▶

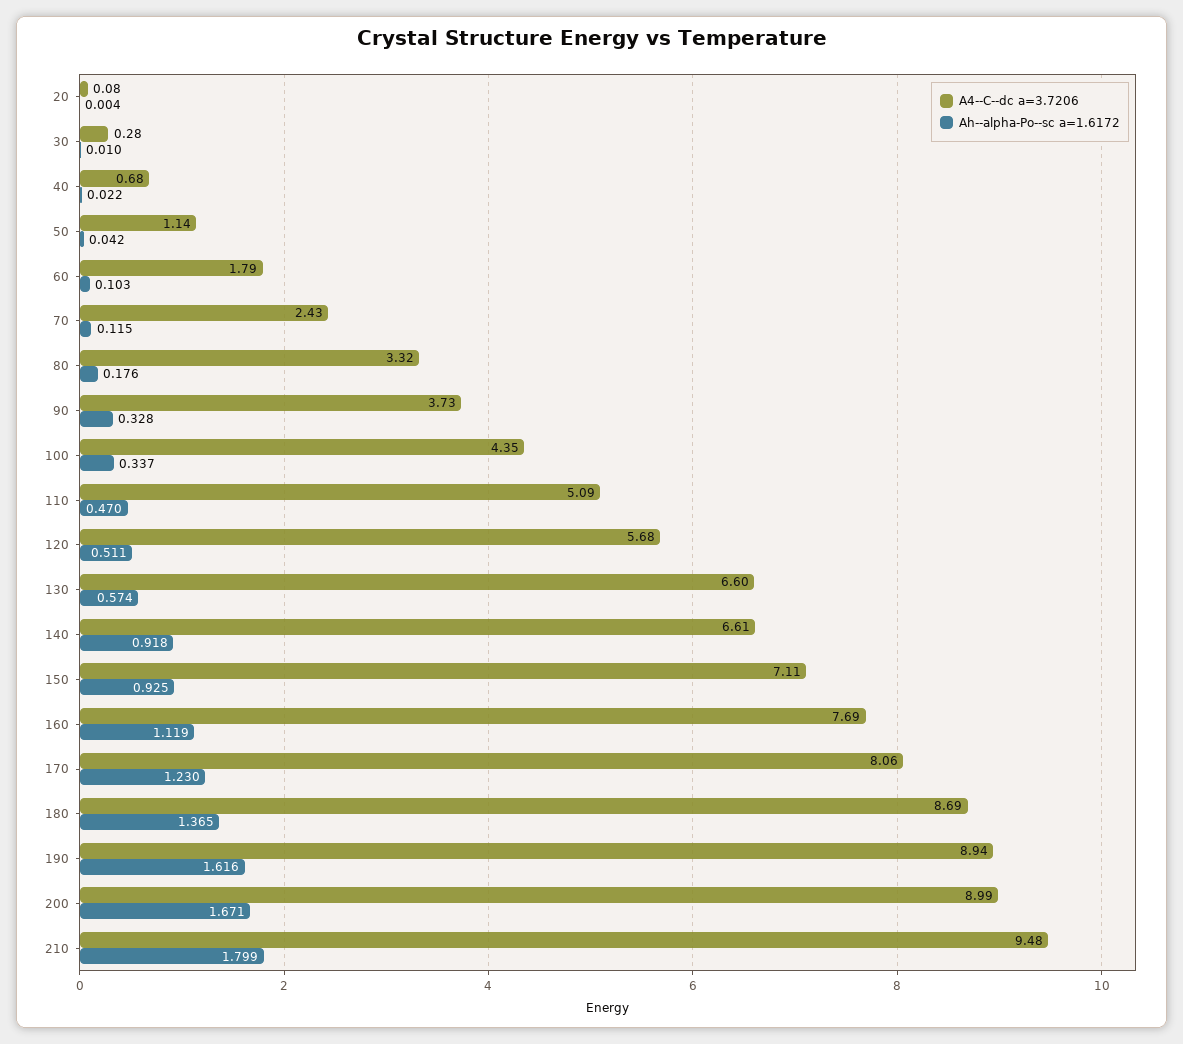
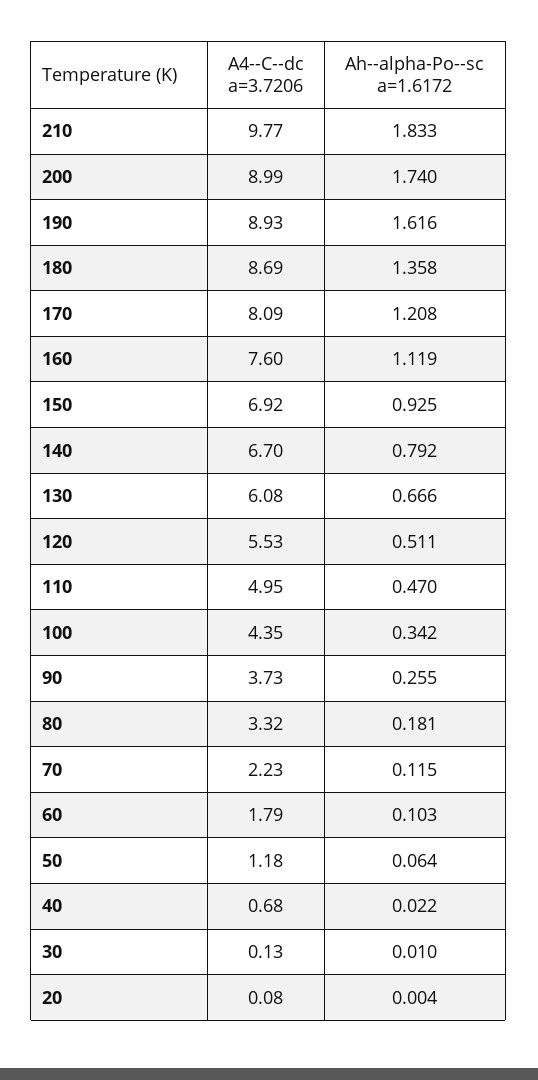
  {
    "A4--C--dc a=3.7206": {
      "20": 0.08,
-     "30": 0.28,
+     "30": 0.13,
      "40": 0.68,
-     "50": 1.14,
+     "50": 1.18,
      "60": 1.79,
-     "70": 2.43,
+     "70": 2.23,
      "80": 3.32,
      "90": 3.73,
      "100": 4.35,
-     "110": 5.09,
+     "110": 4.95,
-     "120": 5.68,
+     "120": 5.53,
-     "130": 6.6,
+     "130": 6.08,
-     "140": 6.61,
+     "140": 6.7,
-     "150": 7.11,
+     "150": 6.92,
-     "160": 7.69,
+     "160": 7.6,
-     "170": 8.06,
+     "170": 8.09,
      "180": 8.69,
-     "190": 8.94,
+     "190": 8.93,
      "200": 8.99,
-     "210": 9.48
+     "210": 9.77
    },
    "Ah--alpha-Po--sc a=1.6172": {
      "20": 0.004,
      "30": 0.01,
      "40": 0.022,
-     "50": 0.042,
+     "50": 0.064,
      "60": 0.103,
      "70": 0.115,
-     "80": 0.176,
+     "80": 0.181,
-     "90": 0.328,
+     "90": 0.255,
-     "100": 0.337,
+     "100": 0.342,
      "110": 0.47,
      "120": 0.511,
-     "130": 0.574,
+     "130": 0.666,
-     "140": 0.918,
+     "140": 0.792,
      "150": 0.925,
      "160": 1.119,
-     "170": 1.23,
+     "170": 1.208,
-     "180": 1.365,
+     "180": 1.358,
      "190": 1.616,
-     "200": 1.671,
+     "200": 1.74,
-     "210": 1.799
+     "210": 1.833
    }
  }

◀

• Work to be completed
Only the text of the records belongs in the answer; reproduce it verbatim, with no pictures.

• Solution to this problem
  {
    "A4--C--dc a=3.7206": {
      "20": 0.08,
-     "30": 0.28,
+     "30": 0.13,
      "40": 0.68,
-     "50": 1.14,
+     "50": 1.18,
      "60": 1.79,
-     "70": 2.43,
+     "70": 2.23,
      "80": 3.32,
      "90": 3.73,
      "100": 4.35,
-     "110": 5.09,
+     "110": 4.95,
-     "120": 5.68,
+     "120": 5.53,
-     "130": 6.6,
+     "130": 6.08,
-     "140": 6.61,
+     "140": 6.7,
-     "150": 7.11,
+     "150": 6.92,
-     "160": 7.69,
+     "160": 7.6,
-     "170": 8.06,
+     "170": 8.09,
      "180": 8.69,
-     "190": 8.94,
+     "190": 8.93,
      "200": 8.99,
-     "210": 9.48
+     "210": 9.77
    },
    "Ah--alpha-Po--sc a=1.6172": {
      "20": 0.004,
      "30": 0.01,
      "40": 0.022,
-     "50": 0.042,
+     "50": 0.064,
      "60": 0.103,
      "70": 0.115,
-     "80": 0.176,
+     "80": 0.181,
-     "90": 0.328,
+     "90": 0.255,
-     "100": 0.337,
+     "100": 0.342,
      "110": 0.47,
      "120": 0.511,
-     "130": 0.574,
+     "130": 0.666,
-     "140": 0.918,
+     "140": 0.792,
      "150": 0.925,
      "160": 1.119,
-     "170": 1.23,
+     "170": 1.208,
-     "180": 1.365,
+     "180": 1.358,
      "190": 1.616,
-     "200": 1.671,
+     "200": 1.74,
-     "210": 1.799
+     "210": 1.833
    }
  }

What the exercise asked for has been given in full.